§ PROMPT:
Go through the entries below. Copy out every line that contains "middle".

§ Data excerpts:

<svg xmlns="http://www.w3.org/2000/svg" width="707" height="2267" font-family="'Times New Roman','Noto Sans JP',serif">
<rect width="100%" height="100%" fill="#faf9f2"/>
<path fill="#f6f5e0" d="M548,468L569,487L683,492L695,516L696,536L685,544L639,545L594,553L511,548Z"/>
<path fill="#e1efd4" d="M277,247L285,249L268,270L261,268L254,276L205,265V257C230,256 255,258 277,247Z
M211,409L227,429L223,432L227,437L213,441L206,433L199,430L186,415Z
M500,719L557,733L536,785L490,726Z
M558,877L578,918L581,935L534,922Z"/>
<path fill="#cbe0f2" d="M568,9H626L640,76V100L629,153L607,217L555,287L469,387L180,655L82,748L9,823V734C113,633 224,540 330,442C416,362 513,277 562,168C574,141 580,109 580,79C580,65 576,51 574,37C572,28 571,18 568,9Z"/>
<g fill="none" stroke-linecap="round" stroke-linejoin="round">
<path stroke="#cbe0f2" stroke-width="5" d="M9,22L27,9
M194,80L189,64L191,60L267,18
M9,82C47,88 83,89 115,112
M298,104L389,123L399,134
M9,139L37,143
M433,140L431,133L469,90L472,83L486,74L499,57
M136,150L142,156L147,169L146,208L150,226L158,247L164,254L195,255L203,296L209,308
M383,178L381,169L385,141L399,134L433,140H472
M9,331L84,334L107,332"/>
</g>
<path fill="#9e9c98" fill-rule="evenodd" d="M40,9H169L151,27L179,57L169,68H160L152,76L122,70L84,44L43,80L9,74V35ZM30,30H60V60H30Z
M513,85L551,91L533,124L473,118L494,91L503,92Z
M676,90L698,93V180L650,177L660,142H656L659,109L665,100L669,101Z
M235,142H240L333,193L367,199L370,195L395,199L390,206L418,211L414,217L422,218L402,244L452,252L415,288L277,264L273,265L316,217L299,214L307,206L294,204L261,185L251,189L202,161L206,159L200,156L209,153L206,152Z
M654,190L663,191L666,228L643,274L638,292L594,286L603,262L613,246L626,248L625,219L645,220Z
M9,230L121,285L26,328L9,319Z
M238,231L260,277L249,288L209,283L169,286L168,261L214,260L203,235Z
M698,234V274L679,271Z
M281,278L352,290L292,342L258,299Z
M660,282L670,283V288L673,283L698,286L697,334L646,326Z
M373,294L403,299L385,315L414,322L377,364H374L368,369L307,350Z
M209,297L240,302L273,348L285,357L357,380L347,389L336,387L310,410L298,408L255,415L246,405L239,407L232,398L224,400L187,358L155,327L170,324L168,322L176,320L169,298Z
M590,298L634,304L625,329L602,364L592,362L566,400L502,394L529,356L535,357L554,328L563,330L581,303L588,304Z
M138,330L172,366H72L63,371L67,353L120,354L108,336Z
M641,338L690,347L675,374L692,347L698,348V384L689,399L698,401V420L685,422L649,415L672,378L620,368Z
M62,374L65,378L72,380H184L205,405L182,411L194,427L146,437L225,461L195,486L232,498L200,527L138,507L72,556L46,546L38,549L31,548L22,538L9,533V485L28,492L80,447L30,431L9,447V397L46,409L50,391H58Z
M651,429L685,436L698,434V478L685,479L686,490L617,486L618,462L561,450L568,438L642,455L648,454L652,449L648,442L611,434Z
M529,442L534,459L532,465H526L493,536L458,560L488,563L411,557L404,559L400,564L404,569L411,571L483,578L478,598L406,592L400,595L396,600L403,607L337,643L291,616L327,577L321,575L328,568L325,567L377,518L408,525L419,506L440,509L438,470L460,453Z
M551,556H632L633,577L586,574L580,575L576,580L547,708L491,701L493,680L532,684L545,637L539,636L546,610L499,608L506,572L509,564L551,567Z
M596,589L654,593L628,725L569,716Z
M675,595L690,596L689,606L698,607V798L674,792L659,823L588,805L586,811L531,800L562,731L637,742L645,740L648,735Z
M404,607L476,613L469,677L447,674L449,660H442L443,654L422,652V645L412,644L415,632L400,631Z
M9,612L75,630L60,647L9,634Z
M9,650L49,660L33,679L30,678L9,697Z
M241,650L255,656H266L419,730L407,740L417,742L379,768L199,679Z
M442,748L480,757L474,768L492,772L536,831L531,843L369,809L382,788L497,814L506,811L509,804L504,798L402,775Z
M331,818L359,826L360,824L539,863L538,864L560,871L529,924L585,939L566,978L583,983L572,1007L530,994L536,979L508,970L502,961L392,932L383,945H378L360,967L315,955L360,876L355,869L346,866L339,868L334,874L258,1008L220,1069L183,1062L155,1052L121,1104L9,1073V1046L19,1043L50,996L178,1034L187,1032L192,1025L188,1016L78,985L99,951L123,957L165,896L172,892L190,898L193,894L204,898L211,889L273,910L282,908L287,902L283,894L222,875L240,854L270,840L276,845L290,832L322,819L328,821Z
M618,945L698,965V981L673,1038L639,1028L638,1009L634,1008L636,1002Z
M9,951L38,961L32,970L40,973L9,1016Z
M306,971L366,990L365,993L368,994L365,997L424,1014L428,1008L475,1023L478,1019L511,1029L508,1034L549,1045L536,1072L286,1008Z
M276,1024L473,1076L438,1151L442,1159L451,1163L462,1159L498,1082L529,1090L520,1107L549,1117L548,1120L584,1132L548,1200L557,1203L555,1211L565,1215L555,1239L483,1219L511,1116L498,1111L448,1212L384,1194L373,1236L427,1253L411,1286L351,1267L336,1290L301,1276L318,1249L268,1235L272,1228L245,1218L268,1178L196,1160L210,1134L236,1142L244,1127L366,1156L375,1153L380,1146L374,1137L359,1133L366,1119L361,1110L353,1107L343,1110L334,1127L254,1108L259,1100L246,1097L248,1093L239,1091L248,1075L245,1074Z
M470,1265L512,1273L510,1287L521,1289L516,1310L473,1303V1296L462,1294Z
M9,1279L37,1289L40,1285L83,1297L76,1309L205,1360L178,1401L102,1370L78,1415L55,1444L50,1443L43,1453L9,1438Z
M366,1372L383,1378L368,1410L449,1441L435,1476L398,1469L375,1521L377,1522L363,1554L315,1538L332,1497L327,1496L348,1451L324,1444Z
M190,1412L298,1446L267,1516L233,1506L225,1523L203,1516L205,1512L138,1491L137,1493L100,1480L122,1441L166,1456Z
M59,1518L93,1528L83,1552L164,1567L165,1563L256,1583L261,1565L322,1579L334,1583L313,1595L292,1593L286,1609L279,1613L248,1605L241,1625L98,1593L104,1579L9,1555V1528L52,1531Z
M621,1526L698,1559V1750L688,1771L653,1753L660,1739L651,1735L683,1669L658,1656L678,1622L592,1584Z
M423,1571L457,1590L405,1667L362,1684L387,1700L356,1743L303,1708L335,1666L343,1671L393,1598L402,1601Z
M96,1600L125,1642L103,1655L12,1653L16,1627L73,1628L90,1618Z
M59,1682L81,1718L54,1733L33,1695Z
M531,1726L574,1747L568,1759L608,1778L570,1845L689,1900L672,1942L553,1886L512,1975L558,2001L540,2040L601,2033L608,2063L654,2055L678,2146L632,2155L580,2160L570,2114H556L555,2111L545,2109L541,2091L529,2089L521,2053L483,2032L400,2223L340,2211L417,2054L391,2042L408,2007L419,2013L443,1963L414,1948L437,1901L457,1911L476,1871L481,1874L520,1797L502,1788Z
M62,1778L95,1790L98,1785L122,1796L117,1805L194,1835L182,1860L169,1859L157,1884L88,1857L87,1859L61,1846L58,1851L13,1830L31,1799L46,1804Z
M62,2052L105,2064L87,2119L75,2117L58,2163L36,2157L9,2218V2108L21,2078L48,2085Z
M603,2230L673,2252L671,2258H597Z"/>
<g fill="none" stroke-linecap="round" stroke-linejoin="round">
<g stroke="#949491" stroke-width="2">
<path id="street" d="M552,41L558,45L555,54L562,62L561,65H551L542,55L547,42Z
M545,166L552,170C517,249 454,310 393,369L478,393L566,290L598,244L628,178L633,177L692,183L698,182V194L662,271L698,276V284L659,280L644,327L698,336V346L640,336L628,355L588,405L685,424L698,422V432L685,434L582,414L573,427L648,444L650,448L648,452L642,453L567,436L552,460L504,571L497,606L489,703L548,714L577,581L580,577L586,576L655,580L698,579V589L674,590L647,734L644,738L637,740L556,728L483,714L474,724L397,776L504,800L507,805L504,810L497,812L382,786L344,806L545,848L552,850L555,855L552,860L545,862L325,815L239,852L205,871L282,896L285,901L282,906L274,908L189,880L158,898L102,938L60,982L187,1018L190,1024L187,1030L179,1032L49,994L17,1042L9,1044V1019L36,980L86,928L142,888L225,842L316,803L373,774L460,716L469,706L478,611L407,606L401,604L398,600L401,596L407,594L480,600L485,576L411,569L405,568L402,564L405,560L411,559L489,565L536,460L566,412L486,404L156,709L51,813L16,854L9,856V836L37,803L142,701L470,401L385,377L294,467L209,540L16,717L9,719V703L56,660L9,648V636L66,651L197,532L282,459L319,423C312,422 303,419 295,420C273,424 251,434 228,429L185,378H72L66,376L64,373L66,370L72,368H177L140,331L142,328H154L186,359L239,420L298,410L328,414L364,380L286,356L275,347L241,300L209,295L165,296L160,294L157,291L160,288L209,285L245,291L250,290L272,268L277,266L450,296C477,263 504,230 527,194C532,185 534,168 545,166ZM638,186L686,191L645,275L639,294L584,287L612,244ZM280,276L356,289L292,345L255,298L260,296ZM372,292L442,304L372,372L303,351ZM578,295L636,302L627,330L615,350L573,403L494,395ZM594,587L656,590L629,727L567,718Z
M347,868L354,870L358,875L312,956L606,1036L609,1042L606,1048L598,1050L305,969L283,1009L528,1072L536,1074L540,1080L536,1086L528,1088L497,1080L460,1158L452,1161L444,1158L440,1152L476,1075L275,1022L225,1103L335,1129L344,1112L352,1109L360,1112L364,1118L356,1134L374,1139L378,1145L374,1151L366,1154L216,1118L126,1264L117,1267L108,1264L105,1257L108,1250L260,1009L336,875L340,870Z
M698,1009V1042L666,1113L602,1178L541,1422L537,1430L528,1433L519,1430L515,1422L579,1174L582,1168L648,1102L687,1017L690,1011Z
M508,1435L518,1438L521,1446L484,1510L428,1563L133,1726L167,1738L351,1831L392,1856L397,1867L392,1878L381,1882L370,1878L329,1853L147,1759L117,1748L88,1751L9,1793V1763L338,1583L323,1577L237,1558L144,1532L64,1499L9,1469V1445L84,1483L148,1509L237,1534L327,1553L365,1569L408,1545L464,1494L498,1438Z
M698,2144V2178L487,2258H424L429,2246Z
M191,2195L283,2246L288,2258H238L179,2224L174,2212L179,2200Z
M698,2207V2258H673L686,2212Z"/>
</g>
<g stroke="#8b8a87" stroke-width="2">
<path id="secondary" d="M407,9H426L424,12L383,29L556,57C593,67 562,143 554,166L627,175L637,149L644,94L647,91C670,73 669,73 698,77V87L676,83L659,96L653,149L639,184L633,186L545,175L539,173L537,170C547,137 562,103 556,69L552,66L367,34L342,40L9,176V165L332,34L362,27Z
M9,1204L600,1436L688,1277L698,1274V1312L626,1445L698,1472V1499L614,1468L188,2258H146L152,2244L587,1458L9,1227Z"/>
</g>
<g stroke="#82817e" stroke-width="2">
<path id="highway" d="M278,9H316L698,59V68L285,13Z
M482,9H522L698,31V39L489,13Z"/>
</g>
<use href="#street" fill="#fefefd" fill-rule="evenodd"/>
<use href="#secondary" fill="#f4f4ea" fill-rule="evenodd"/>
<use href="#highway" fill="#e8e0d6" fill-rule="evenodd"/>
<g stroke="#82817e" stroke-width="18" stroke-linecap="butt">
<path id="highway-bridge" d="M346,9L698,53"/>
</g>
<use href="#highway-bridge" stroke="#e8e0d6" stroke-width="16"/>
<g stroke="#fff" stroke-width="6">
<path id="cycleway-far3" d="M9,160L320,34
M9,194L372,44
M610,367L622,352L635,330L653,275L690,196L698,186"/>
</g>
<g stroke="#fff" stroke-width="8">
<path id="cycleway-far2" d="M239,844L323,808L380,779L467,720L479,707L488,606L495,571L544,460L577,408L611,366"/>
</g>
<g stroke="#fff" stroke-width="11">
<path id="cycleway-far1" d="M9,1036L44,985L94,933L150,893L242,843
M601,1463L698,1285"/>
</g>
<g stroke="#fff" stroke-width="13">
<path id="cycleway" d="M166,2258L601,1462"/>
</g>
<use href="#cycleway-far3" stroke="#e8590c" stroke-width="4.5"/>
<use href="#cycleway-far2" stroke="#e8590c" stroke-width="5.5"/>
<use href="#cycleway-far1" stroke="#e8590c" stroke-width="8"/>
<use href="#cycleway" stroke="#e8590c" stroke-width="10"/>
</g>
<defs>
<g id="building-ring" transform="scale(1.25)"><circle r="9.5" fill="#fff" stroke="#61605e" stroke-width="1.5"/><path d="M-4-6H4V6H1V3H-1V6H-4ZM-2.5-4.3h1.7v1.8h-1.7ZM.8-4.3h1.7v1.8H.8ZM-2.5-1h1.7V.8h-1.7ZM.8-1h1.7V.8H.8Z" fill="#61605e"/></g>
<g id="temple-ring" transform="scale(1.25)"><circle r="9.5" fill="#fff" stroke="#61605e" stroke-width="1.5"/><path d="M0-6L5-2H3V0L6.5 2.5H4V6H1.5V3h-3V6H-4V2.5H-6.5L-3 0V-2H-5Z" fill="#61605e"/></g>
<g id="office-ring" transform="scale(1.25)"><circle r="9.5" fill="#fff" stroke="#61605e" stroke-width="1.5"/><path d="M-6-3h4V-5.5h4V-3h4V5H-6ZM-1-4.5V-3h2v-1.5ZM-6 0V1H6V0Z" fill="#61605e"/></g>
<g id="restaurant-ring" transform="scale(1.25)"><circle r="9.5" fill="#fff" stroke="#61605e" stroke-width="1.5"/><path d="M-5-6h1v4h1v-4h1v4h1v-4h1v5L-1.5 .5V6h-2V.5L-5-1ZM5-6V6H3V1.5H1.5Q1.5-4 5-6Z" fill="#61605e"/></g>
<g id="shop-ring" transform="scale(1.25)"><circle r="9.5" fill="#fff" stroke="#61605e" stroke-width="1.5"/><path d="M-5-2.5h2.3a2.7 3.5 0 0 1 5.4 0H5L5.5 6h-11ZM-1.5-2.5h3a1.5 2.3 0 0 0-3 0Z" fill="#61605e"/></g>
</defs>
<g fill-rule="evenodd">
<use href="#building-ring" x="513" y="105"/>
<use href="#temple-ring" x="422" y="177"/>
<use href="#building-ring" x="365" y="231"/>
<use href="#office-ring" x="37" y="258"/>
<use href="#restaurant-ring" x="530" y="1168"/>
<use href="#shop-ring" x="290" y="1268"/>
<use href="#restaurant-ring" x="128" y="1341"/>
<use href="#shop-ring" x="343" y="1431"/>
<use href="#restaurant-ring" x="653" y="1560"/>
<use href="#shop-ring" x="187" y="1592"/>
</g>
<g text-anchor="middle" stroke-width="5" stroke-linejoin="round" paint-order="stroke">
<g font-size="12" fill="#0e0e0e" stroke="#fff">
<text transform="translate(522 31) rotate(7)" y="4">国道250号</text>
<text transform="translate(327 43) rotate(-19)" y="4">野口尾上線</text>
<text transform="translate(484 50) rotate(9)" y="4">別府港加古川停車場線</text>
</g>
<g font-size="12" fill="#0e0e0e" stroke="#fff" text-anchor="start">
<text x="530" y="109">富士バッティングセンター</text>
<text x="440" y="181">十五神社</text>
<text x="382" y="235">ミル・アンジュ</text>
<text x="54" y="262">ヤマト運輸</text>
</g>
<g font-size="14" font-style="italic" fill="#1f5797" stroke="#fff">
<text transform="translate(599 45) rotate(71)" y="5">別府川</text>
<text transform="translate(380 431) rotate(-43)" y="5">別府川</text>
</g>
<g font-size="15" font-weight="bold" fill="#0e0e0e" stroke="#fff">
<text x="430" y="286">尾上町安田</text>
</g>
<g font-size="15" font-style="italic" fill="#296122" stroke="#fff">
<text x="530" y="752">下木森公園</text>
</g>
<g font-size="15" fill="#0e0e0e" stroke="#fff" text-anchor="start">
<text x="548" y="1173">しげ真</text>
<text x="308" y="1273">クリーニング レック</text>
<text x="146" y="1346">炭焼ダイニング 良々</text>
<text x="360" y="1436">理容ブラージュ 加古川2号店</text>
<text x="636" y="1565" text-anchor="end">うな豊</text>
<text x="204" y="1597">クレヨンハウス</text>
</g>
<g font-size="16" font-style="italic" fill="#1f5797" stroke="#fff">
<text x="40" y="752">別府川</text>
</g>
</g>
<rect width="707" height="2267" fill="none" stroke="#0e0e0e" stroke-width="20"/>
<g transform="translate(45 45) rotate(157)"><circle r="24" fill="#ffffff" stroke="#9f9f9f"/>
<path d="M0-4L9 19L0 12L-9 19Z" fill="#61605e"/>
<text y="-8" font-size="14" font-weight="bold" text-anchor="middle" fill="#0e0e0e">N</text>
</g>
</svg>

§ RESULT OF THE EXERCISE:
<g text-anchor="middle" stroke-width="5" stroke-linejoin="round" paint-order="stroke">
<text y="-8" font-size="14" font-weight="bold" text-anchor="middle" fill="#0e0e0e">N</text>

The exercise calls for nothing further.